Matt Ryan, QB, ATL and Andrew Luck, QB, IND- These quarterback’s placements in the “sell high” section are absolutely not an indictment of their talent or real-life effectiveness- its simply due to their situations. Much of Matt Ryan’s fantasy value came from the boost his dynamic WR tandem gave him. With no more Julio Jones and maybe about half of Roddy White left (who STILL hasn’t resumed practicing), I simply don’t see a way Matt Ryan remains a QB1. This will almost certainly go down as his best game in the post-Julio Jones 2013.


Andrew Luck has experienced the same problem in losing ol’ reliable Reggie Wayne. With the Colts winning with limiting their pass attempts, Luck’s fantasy value was already on slightly shaky ground. There’s no reason to believe they’ll throw more without their most reliable wide receiver- more than likely, they’ll rely even more heavily on the run while mixing in plays for T.Y. Hilton- their only effective outside weapon. In fantasy, sometimes QBs are only as good as their weapons. Considering the depth at QB with the emergence of Philip Rivers, Terrelle Pryor and Michael Vick, QB is a position you should be able to get some cheap upside at. I still really like Ryan and Luck as QB2s, but their upside is shot.
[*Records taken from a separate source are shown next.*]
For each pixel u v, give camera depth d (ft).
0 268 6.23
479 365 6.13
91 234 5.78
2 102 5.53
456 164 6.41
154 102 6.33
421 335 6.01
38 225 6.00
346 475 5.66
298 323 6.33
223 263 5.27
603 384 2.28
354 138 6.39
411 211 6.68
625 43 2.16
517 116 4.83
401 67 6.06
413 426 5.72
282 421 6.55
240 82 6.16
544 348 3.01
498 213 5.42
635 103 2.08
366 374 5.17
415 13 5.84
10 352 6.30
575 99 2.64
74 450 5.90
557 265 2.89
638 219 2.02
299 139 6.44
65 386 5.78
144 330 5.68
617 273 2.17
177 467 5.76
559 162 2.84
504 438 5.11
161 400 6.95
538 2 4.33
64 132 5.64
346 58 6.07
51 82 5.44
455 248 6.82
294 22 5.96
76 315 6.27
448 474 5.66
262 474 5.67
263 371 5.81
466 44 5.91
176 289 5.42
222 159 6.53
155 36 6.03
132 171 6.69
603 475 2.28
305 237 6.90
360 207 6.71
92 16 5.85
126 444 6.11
Vincent Jackson, WR, TB- I usually don’t put seriously talented players who are the top option on their offense as “sell highs”, but I believe Jackson’s perceived value has surpassed his actual value. Coming off of an insane 19/252/4 two-game stretch, many owners likely perceive Jackson as an elite WR1. I simply don’t think that’s the case due to his situation. Jackson is an excellent wide receiver, but he is not on par talent-wise with the Dez Bryants and Calvin Johnsons of the league. With a rookie QB and no more Doug Martin, is it inconceivable that defenses will TRIPLE team Vincent Jackson? He runs a lot of his routes in the slot which would make that difficult, but this will definitely go down as Jackson’s best two-game stretch of the season. He is a great WR2, but simply cannot keep this up in the mess that is the Tampa Bay Buccaneers.
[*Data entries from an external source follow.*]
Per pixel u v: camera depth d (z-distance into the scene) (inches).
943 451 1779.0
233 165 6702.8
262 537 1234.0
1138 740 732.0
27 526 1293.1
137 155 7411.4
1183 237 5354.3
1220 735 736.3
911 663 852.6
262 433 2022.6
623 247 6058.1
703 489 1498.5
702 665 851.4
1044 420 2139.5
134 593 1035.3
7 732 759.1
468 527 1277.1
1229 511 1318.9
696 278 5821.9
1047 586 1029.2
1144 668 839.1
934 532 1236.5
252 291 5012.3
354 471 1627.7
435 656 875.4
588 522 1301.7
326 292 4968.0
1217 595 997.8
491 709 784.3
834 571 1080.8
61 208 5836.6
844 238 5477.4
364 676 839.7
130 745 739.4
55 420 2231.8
Ryan Mathews, RB, SD- The game tape from the past two weeks that this is the Ryan Mathews we expected when spending a first-round fantasy pick on him last August. But the box score has yet to catch up, and likely never will. Simply put, Ryan Mathews is in the same boat as DeAngelo Williams- a running back bereft of receptions and goal-line looks who relies entirely on rushing yards for his value. Mathews scored his first touchdown since Week One last week, and hasn’t caught a pass in three weeks. Danny Woodhead sees all the passing down and much of the goal-line work- his success means Mathews isn’t seeing any of that fantasy goldmine anytime soon.
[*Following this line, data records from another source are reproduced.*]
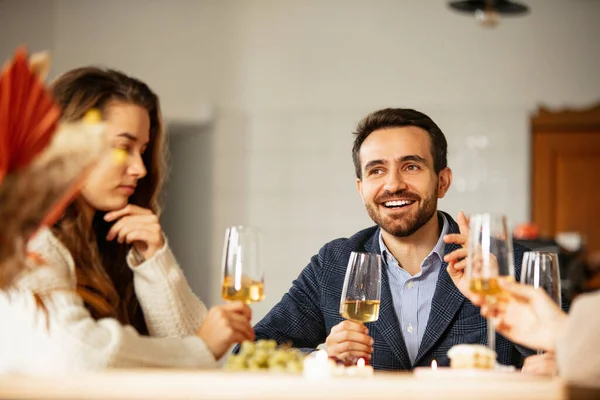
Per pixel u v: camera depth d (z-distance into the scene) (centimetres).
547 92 630
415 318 275
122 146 205
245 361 167
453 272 234
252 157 652
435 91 638
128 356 175
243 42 660
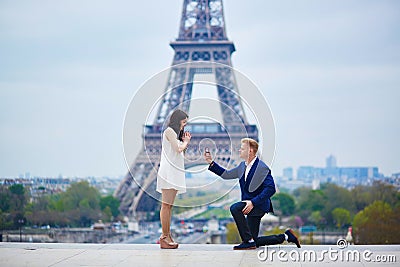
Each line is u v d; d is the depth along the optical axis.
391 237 76.56
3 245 14.64
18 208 62.94
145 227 75.06
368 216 77.88
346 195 98.25
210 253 13.45
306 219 102.25
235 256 13.10
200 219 81.12
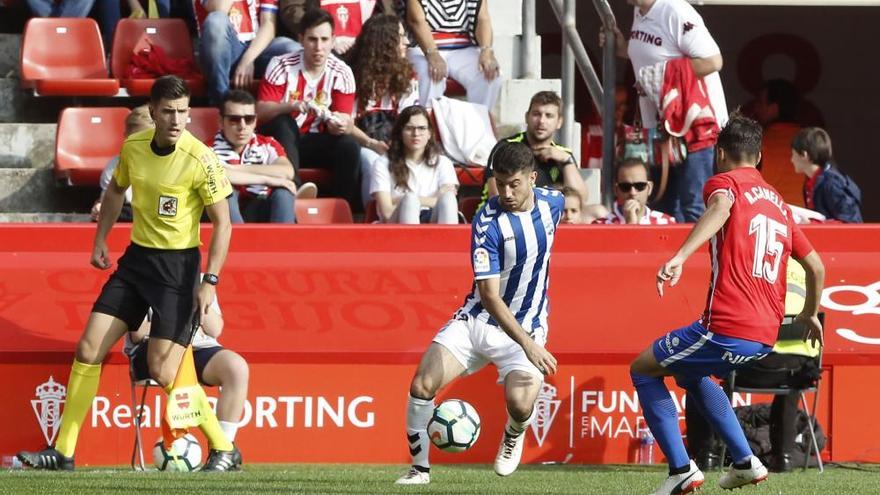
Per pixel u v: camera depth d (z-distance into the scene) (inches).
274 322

Besides the “obvious” ‘stop buying/selling’ and ‘keep buying/selling’, here are some players from previous articles you should keep trading for and away:


Keep Buying: CJ Spiller, Steve Smith, Marques Colston

Keep Selling: DeAngelo Williams, Maurice Jones-Drew


Stop Buying: Ray Rice, Lamar Miller (will never understand his usage coming off of the bye)

Stop Selling: Philip Rivers, James Jones


One Response

  1. Trick dad says:

    Do you view Trent Richardson as a buy or sell? I’m thinking he holds late second round value at this point. Fair assessment?